The class_weighted logistic regression model assigns higher importance to the
minority churn class during training.

#### - 7.5.1 Evaluation of the New Balanced Model

In [None]:
y_pred_new=new_model.predict(x_test)

In [None]:
#Confusion Matrix for new_model
cm1=confusion_matrix(y_test,y_pred_new)
plt.figure(figsize=(8,6))
sns.heatmap(
    cm1,
    annot=True,
    fmt='d',
    cmap='Blues',
    xticklabels=['Pred 0', 'Pred 1'],
    yticklabels=['True 0', 'True 1']
)

plt.xlabel('Predicted')
plt.ylabel('Actual')
plt.title('Confusion Matrix (Class-Weighted Logistic Regression)')
plt.show()



In [None]:
#Classification Report for new_model
print(classification_report(y_test, y_pred_new))


Compared to the baseline model, the class_weighted model improves recall for thechurn class, indicating better identification of customers at risk of leaving.

This improvement comes at the cost of a slight decrease in overall accuracy,
which is an acceptable trade off in churn prediction tasks.


### 7.6 Feature Importance Analysis


Logistic regression provides interpretable model coefficients that indicate how each feature influences the probability of customer churn.

A positive coefficient increases the likelihood of churn, while a negative
coefficient decreases it. By analyzing these coefficients, we can identify the
most influential customer attributes driving churn behavior and connect model
predictions back to business insights.


In [None]:
feature_imp=pd.Series(
    new_model.coef_[0],
    index=x_train.columns
).sort_values()

feature_imp

The sorted coefficients show which features contribute most strongly to churn
prediction. Features with larger absolute values have a greater impact on the
model’s decision, allowing interpretation of key churn drivers such as contract type, tenure, and monthly charges.


### 7.7 Decision Threshold Tuning


By default, logistic regression classifies a customer as churned if the predicted probability exceeds 0.5. However, in churn prediction, failing to identify a churning customer is often more costly than incorrectly flagging a loyal one.

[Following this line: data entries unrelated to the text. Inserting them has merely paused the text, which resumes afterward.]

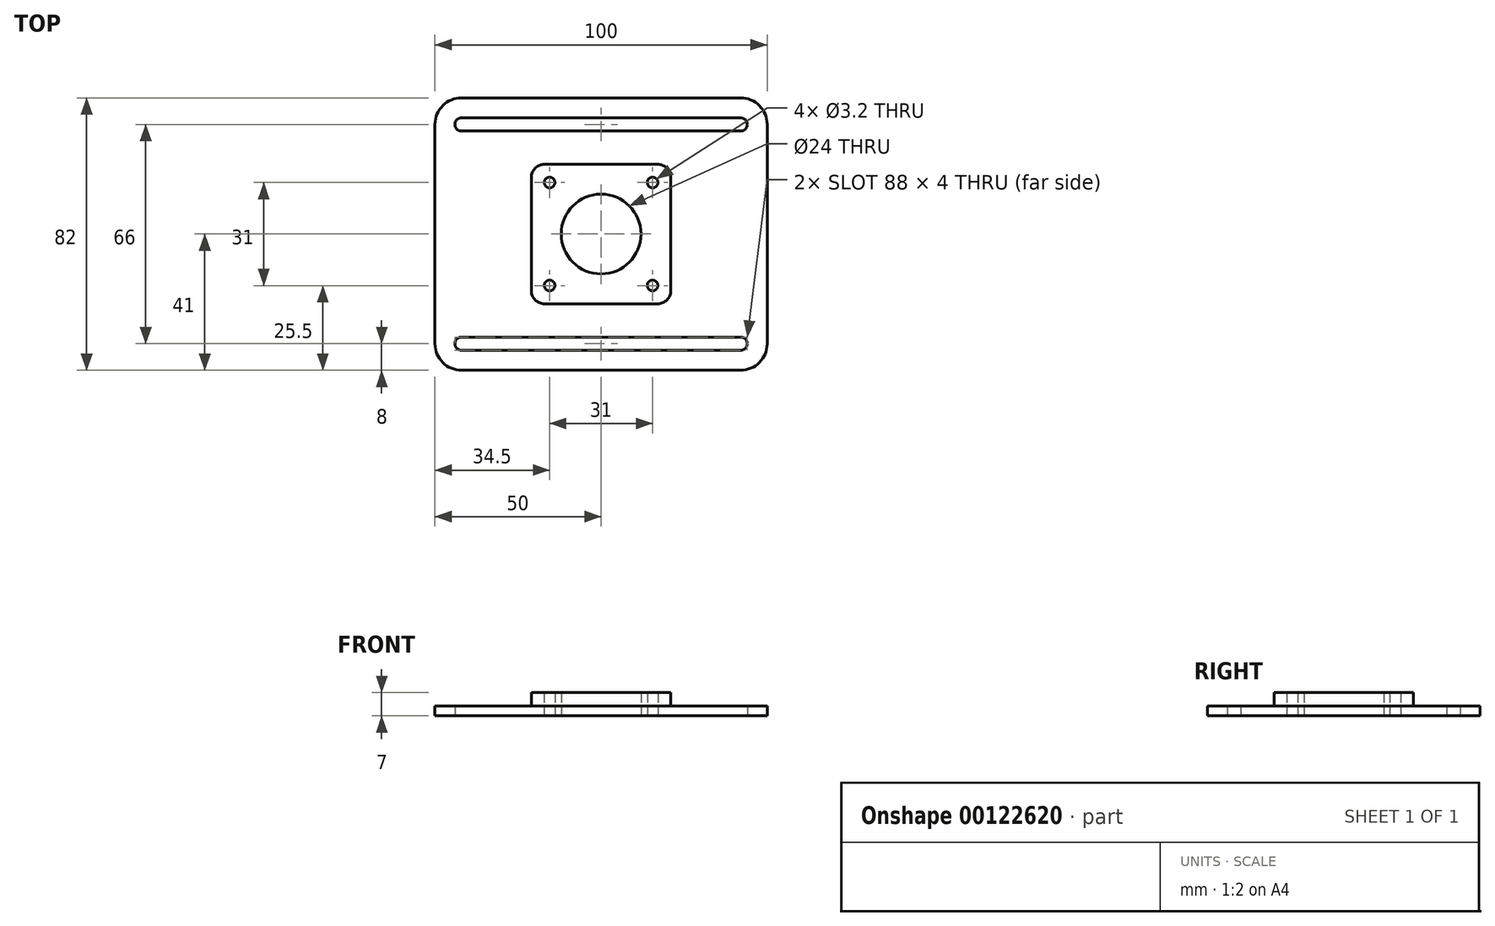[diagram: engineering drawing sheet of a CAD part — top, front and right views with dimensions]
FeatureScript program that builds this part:
annotation { "Feature Type Name" : "Feature", "Feature Type Description" : "" }
export const myFeature = defineFeature(function(context is Context, id is Id, definition is map)
    precondition{}
    {
        {
            var Q0;
            Q0=qCreatedBy(makeId("Top.planeOp"),FACE);
            var sketch = newSketch(context, id + "F0", { "sketchPlane" : qUnion([Q0])});
            skCircle(sketch, "E0", {"center": v(0, 0) * mm, "radius": 12 * mm});
            skLineSegment(sketch, "E1.bottom", {"start": v(15.5, 15.5) * mm, "end": v(-15.5, 15.5) * mm, "construction": true});
            skLineSegment(sketch, "E1.top", {"start": v(15.5, -15.5) * mm, "end": v(-15.5, -15.5) * mm, "construction": true});
            skLineSegment(sketch, "E1.left", {"start": v(15.5, 15.5) * mm, "end": v(15.5, -15.5) * mm, "construction": true});
            skLineSegment(sketch, "E1.right", {"start": v(-15.5, 15.5) * mm, "end": v(-15.5, -15.5) * mm, "construction": true});
            skCircle(sketch, "E2", {"center": v(-15.5, 15.5) * mm, "radius": 1.6 * mm});
            skCircle(sketch, "E3", {"center": v(15.5, 15.5) * mm, "radius": 1.6 * mm});
            skCircle(sketch, "E4", {"center": v(15.5, -15.5) * mm, "radius": 1.6 * mm});
            skCircle(sketch, "E5", {"center": v(-15.5, -15.5) * mm, "radius": 1.6 * mm});
            skLineSegment(sketch, "E6.bottom", {"start": v(42, 41) * mm, "end": v(-42, 41) * mm});
            skLineSegment(sketch, "E6.top", {"start": v(42, -41) * mm, "end": v(-42, -41) * mm});
            skLineSegment(sketch, "E6.left", {"start": v(50, 33) * mm, "end": v(50, -33) * mm});
            skLineSegment(sketch, "E6.right", {"start": v(-50, 33) * mm, "end": v(-50, -33) * mm});
            skLineSegment(sketch, "E7", {"start": v(-42, -33) * mm, "end": v(42, -33) * mm});
            skLineSegment(sketch, "E8", {"start": v(-42, 33) * mm, "end": v(42, 33) * mm});
            skPoint(sketch, "E9", {"position": v(0, -33) * mm});
            skPoint(sketch, "E10", {"position": v(0, 33) * mm});
            skArc(sketch, "E11.0.startCap", {"start": v(-42, 31) * mm, "mid": v(-44, 33) * mm, "end": v(-42, 35) * mm});
            skArc(sketch, "E11.0.endCap", {"start": v(42, 35) * mm, "mid": v(44, 33) * mm, "end": v(42, 31) * mm});
            skLineSegment(sketch, "E11.0.left", {"start": v(-42, 35) * mm, "end": v(42, 35) * mm});
            skLineSegment(sketch, "E11.0.right", {"start": v(-42, 31) * mm, "end": v(42, 31) * mm});
            skArc(sketch, "E12.0.startCap", {"start": v(-42, -35) * mm, "mid": v(-44, -33) * mm, "end": v(-42, -31) * mm});
            skArc(sketch, "E12.0.endCap", {"start": v(42, -31) * mm, "mid": v(44, -33) * mm, "end": v(42, -35) * mm});
            skLineSegment(sketch, "E12.0.left", {"start": v(-42, -31) * mm, "end": v(42, -31) * mm});
            skLineSegment(sketch, "E12.0.right", {"start": v(-42, -35) * mm, "end": v(42, -35) * mm});
            skPoint(sketch, "E13.visualSharp", {"position": v(-50, 41) * mm});
            skArc(sketch, "E13.filletArc", {"start": v(-42, 41) * mm, "mid": v(-47.66, 38.66) * mm, "end": v(-50, 33) * mm});
            skPoint(sketch, "E14.visualSharp", {"position": v(50, 41) * mm});
            skArc(sketch, "E14.filletArc", {"start": v(50, 33) * mm, "mid": v(47.66, 38.66) * mm, "end": v(42, 41) * mm});
            skPoint(sketch, "E15.visualSharp", {"position": v(50, -41) * mm});
            skArc(sketch, "E15.filletArc", {"start": v(42, -41) * mm, "mid": v(47.66, -38.66) * mm, "end": v(50, -33) * mm});
            skPoint(sketch, "E16.visualSharp", {"position": v(-50, -41) * mm});
            skArc(sketch, "E16.filletArc", {"start": v(-50, -33) * mm, "mid": v(-47.66, -38.66) * mm, "end": v(-42, -41) * mm});
            skSolve(sketch);
        }
        {
            var Q0;
            Q0=makeQuery(id+"F0.imprint","IMPRINT",FACE,{"disambiguationData":[TD([[makeQuery(id+"F0.imprint","IMPRINT",EDGE,{"derivedFrom":sQuery(id+"F0.wireOp",EDGE,"E0")}),-1.0]])]});
            extrude(context, id + "F1", {"entities" : qUnion([Q0]), "depth" : 3 * mm});
        }
        {
            var Q0;
            Q0=makeQuery(id+"F1.opExtrude","CAP_FACE",FACE,{"disambiguationData":[OSD([sQuery(id+"F0.wireOp",EDGE,"E0"),sQuery(id+"F0.wireOp",EDGE,"E2"),sQuery(id+"F0.wireOp",EDGE,"E3"),sQuery(id+"F0.wireOp",EDGE,"E4"),sQuery(id+"F0.wireOp",EDGE,"E5"),sQuery(id+"F0.wireOp",EDGE,"E6.bottom"),sQuery(id+"F0.wireOp",EDGE,"E6.top"),sQuery(id+"F0.wireOp",EDGE,"E6.left"),sQuery(id+"F0.wireOp",EDGE,"E6.right"),sQuery(id+"F0.wireOp",EDGE,"E11.0.startCap"),sQuery(id+"F0.wireOp",EDGE,"E11.0.endCap"),sQuery(id+"F0.wireOp",EDGE,"E11.0.left"),sQuery(id+"F0.wireOp",EDGE,"E11.0.right"),sQuery(id+"F0.wireOp",EDGE,"E12.0.startCap"),sQuery(id+"F0.wireOp",EDGE,"E12.0.endCap"),sQuery(id+"F0.wireOp",EDGE,"E12.0.left"),sQuery(id+"F0.wireOp",EDGE,"E12.0.right"),sQuery(id+"F0.wireOp",EDGE,"E13.filletArc"),sQuery(id+"F0.wireOp",EDGE,"E14.filletArc"),sQuery(id+"F0.wireOp",EDGE,"E15.filletArc"),sQuery(id+"F0.wireOp",EDGE,"E16.filletArc")])],"isStart":false});
            var sketch = newSketch(context, id + "F2", { "sketchPlane" : qUnion([Q0])});
            skLineSegment(sketch, "E17.bottom", {"start": v(17, 21) * mm, "end": v(-17, 21) * mm});
            skLineSegment(sketch, "E17.top", {"start": v(17, -21) * mm, "end": v(-17, -21) * mm});
            skLineSegment(sketch, "E17.left", {"start": v(21, 17) * mm, "end": v(21, -17) * mm});
            skLineSegment(sketch, "E17.right", {"start": v(-21, 17) * mm, "end": v(-21, -17) * mm});
            skPoint(sketch, "E17.middle", {"position": v(0, 0) * mm});
            skPoint(sketch, "E18.visualSharp", {"position": v(-21, 21) * mm});
            skArc(sketch, "E18.filletArc", {"start": v(-17, 21) * mm, "mid": v(-19.83, 19.83) * mm, "end": v(-21, 17) * mm});
            skPoint(sketch, "E19.visualSharp", {"position": v(21, 21) * mm});
            skArc(sketch, "E19.filletArc", {"start": v(21, 17) * mm, "mid": v(19.83, 19.83) * mm, "end": v(17, 21) * mm});
            skPoint(sketch, "E20.visualSharp", {"position": v(21, -21) * mm});
            skArc(sketch, "E20.filletArc", {"start": v(17, -21) * mm, "mid": v(19.83, -19.83) * mm, "end": v(21, -17) * mm});
            skPoint(sketch, "E21.visualSharp", {"position": v(-21, -21) * mm});
            skArc(sketch, "E21.filletArc", {"start": v(-21, -17) * mm, "mid": v(-19.83, -19.83) * mm, "end": v(-17, -21) * mm});
            skSolve(sketch);
        }
        {
            var Q0;
            Q0=makeQuery(id+"F2.imprint","IMPRINT",FACE,{"disambiguationData":[TD([[makeQuery(id+"F2.imprint","IMPRINT",EDGE,{"derivedFrom":sQuery(id+"F2.wireOp",EDGE,"E17.bottom")}),1.0]])]});
            extrude(context, id + "F3", {"entities" : qUnion([Q0]), "operationType" : NewBodyOperationType.ADD, "depth" : 4 * mm});
        }
    });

Therefore, adjusting the classification threshold can improve recall for the
churn class at the expense of additional false positives.


In [None]:
y_prob = new_model.predict_proba(x_test)[:, 1]


Instead of using hard class predictions, the model’s predicted probabilities
for the churn class are extracted to allow manual adjustment of the decision
threshold.


In [None]:
y_pred_04 = (y_prob >= 0.4).astype(int)

The classification threshold is lowered from 0.5 to 0.4 to increase sensitivity to potential churners. This change prioritizes recall, ensuring more churn cases are correctly identified.

In [None]:
# Confusion Matrix for Threshold = 0.4
cm2=confusion_matrix(y_test, y_pred_04)
plt.figure(figsize=(8,6))
sns.heatmap(
    cm2,
    annot=True,
    fmt='d',
    cmap='Blues',
    xticklabels=['Pred 0', 'Pred 1'],
    yticklabels=['True 0', 'True 1']
)

plt.xlabel('Predicted')
plt.ylabel('Actual')
plt.title('Confusion Matrix (Threshold = 0.4)')
plt.show()

Threshold Tuning:
Lowering the classification threshold increased the model’s recall for churned customers but also resulted in a higher number of false positives. A threshold of 0.4 was selected as a balanced trade-off, significantly improving churn detection while keeping false alarms at a reasonable level.

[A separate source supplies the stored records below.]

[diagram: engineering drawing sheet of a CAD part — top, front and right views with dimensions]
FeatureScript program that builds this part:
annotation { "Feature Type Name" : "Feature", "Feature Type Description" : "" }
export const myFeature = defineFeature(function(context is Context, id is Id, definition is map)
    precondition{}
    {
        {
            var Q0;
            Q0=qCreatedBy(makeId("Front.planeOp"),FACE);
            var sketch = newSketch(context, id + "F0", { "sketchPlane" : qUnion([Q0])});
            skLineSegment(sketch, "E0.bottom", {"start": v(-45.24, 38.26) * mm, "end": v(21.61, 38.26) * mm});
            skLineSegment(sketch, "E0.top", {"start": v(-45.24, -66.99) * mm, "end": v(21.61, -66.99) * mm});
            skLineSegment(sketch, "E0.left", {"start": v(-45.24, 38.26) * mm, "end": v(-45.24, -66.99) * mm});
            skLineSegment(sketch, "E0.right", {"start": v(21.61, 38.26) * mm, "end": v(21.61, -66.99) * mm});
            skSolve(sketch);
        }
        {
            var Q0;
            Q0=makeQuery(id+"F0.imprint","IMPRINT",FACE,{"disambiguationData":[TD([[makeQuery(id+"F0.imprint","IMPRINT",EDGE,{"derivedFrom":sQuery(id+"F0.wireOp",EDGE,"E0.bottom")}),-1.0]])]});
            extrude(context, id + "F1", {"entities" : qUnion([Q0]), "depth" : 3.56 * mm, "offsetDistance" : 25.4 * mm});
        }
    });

## <u>8. Conclusion and Key Takeaways</u>


In this project, we analyzed customer churn behavior in a telecom company using exploratory data analysis and a logistic regression model.

EDA revealed that customers on month-to-month contracts, with higher monthly
charges and shorter tenure, are significantly more likely to churn. These
patterns helped in selecting features and designing the model.

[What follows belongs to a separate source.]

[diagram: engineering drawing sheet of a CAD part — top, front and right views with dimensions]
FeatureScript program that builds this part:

A baseline logistic regression model achieved reasonable accuracy but showed
low recall for the churn class due to class imbalance. This was addressed using class_weighted loss, which improved the model’s ability to correctly identify churning customers. Further performance gains were achieved through decision threshold tuning.

Feature importance analysis showed that contract type, tenure, and monthly
charges were the strongest drivers of churn, aligning with insights from EDA.

Future improvements could include experimenting with tree-based models,
handling imbalance using resampling techniques, or incorporating customer
usage behavior for deeper predictive insights.